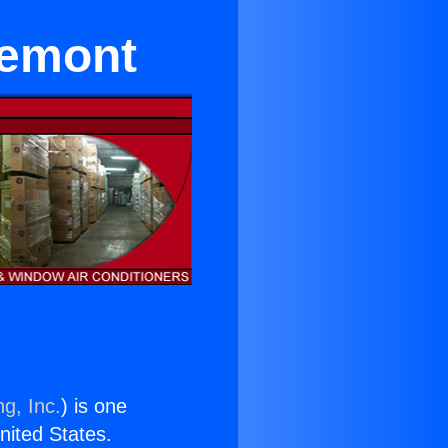
remont
g, Inc.
) is one
United States.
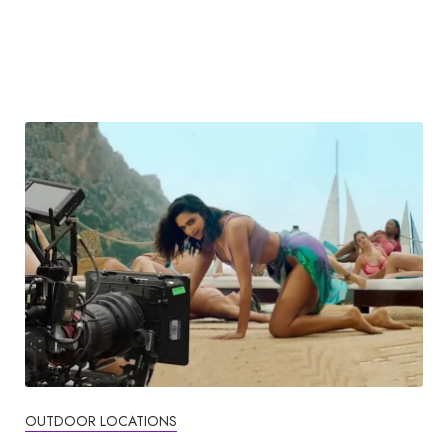
OUTDOOR LOCATIONS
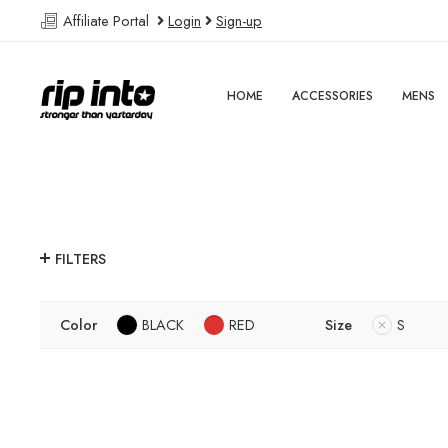
Affiliate Portal
Login
Sign-up
HOME
ACCESSORIES
MENS
FILTERS
Color
BLACK
RED
Size
S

===

_YOUR ASSIGNMENT_
Copy out the text read from all of the items above, line for line and unchanged, leaving out the pictures.

_ANSWER AREA_
remont
g, Inc.
) is one
United States.
OUTDOOR LOCATIONS
Affiliate Portal
Login
Sign-up
HOME
ACCESSORIES
MENS
FILTERS
Color
BLACK
RED
Size
S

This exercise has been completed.